According to one particular feature of this first embodiment, each insulative member 5 is further based on a cross-linked polyolefin and the sheath 3 is based on a charged polyolefin.
In other words, each insulative member 5 is made from a composition including a polyolefin that can be cross-linked. The sheath 3 is made from a polyolefin matrix in which an organic charge is dispersed, independently of the function thereof.
Here each insulative member 5 is based on cross-linked polyethylene, which is particularly advantageous.
According to another advantageous feature, the sheath 3 is based on a mixture of ethyl vinyl acetate and polyethylene.
Any relative proportions of the two constituents of the mixture intended to form the sheath 3 may be envisaged a priori. The composition of the sheath in question can even incorporate an organic charge in the conventional way.
However, in a second embodiment of the invention, each skin 6 may also be based on a mixture of polypropylene and polyvinyl chloride.
In this case, the proportion of polypropylene relative to the polyvinyl chloride in the mixture constituting the skin 6 may advantageously vary from 5% to 30%.
According to one particular feature of this second embodiment, each insulative member 5 is based on a halogenated polymer and the sheath 3 is based on a charged halogenated polymer.
It is particularly advantageous if each insulative member 5 is based on polyvinyl chloride.
According to another advantageous feature, the sheath 3 is based on charged polyvinyl chloride.
Note that polypropylene and polyvinyl chloride are not compatible a priori, in the sense that in theory adhesion is possible between these two types of plastics material, in particular through interpenetration in the molten state. It is nevertheless found that a skin 6 consisting of a mixture of polypropylene and polyvinyl chloride as defined above is advantageously able to adhere to an insulative member 5 of polyvinyl chloride if the materials in question are brought into contact in the molten state. Accordingly, for there to be no adhesion between this skin 6 and a polyvinyl chloride sheath 3, it suffices to deposit the latter only after said skin 6 is no longer in the molten state.
The composition of the sheath 3 is preferably charged with chalk. The essential object of this feature is to reduce the unit cost of the sheath 3.

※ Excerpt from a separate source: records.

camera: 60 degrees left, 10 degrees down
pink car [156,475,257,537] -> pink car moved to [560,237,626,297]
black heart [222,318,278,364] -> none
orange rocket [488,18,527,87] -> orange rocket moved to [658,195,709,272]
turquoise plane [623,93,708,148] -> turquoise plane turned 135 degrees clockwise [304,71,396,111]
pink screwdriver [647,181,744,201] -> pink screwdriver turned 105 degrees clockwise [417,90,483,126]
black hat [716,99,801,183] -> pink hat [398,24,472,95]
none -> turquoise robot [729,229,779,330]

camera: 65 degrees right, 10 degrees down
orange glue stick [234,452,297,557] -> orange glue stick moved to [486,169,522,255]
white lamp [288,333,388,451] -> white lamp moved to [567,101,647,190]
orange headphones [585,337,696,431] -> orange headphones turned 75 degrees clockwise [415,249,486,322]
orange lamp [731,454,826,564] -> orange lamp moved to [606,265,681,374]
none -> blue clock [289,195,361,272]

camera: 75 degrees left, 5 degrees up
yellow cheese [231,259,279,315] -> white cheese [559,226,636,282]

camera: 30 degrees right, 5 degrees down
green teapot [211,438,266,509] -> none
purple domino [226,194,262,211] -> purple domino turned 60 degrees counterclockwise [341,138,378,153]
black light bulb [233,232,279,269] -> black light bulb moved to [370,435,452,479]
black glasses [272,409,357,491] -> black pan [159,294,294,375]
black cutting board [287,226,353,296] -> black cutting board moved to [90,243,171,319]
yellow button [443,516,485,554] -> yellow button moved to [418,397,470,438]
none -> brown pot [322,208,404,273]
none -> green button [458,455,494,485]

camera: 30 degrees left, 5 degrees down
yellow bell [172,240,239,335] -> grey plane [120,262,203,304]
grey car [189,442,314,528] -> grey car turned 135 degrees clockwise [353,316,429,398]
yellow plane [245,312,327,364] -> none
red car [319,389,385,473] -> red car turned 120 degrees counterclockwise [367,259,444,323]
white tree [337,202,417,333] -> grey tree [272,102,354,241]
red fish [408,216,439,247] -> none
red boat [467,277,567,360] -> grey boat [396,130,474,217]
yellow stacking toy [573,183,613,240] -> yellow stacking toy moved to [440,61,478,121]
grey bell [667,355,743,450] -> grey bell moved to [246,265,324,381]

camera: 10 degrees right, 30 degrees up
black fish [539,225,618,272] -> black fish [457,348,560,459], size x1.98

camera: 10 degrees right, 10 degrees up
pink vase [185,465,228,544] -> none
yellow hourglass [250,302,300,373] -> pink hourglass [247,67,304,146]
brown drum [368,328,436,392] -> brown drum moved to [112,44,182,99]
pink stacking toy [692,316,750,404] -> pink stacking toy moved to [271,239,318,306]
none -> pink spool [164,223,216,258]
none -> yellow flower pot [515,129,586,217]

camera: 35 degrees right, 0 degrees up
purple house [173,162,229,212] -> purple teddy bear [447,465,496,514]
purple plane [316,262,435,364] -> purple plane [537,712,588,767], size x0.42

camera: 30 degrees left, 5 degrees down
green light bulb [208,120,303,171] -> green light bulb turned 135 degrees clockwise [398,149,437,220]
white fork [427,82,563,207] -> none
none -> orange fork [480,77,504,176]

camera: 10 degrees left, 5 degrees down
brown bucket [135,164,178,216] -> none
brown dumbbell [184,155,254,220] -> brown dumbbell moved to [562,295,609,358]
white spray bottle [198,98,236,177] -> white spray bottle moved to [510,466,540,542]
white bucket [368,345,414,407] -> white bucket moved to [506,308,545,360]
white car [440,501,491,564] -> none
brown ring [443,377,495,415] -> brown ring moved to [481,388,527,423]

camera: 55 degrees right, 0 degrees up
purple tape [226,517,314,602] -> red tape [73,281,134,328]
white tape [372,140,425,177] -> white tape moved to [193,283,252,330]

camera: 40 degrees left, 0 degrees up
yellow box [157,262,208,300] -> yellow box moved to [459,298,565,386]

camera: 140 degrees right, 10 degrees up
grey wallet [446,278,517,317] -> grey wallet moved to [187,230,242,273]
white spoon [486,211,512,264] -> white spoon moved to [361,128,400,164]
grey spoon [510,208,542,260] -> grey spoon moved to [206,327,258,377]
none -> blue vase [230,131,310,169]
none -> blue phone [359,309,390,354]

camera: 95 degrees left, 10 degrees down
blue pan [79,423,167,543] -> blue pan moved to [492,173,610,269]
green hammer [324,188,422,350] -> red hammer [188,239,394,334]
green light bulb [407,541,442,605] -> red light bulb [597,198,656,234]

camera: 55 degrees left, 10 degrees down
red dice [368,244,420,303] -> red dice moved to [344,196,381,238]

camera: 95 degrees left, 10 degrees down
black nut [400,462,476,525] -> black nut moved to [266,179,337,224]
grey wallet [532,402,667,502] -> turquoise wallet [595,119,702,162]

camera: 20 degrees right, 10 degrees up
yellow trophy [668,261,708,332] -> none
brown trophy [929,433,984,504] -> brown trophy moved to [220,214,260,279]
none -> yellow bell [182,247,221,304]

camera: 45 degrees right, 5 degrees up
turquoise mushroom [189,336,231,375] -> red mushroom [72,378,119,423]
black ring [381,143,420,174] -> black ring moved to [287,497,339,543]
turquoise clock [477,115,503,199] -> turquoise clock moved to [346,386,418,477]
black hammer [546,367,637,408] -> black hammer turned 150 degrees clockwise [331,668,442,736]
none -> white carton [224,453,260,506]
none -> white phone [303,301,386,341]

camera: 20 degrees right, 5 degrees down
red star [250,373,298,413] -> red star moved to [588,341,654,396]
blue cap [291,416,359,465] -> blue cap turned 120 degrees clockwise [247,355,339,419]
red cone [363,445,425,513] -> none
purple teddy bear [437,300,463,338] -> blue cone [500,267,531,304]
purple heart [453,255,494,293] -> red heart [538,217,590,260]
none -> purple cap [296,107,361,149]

In this case, the composition of the sheath 3 may advantageously further contain a plasticizer.
The invention also relates to a method of fabricating a cable 1 comprising two or more insulated conductors 2 grouped together in the same sheath 3, each insulated conductor 2 comprising a conductive member 4 inside an insulative member 5.
This fabrication method is noteworthy in that it includes the steps of:
The cable of the invention may therefore be produced on conventional extrusion equipment, which is particularly advantageous in terms of fabrication cost, compared to the prior art methods that require costly dedicated equipment.
According to one particular feature of this fabrication method, each skin 6 is extruded at the same time as the corresponding insulative member 5.
Note that in the field of cablemaking it is relatively standard practice to employ co-extrusion, in particular when it is required to color an insulative member economically. This means that many extruding machines have the capability to deposit a thin layer of polymer on the surface of an insulative member. These machines may therefore be used with advantage to form the skin 6 on the surface of each insulated conductor 2.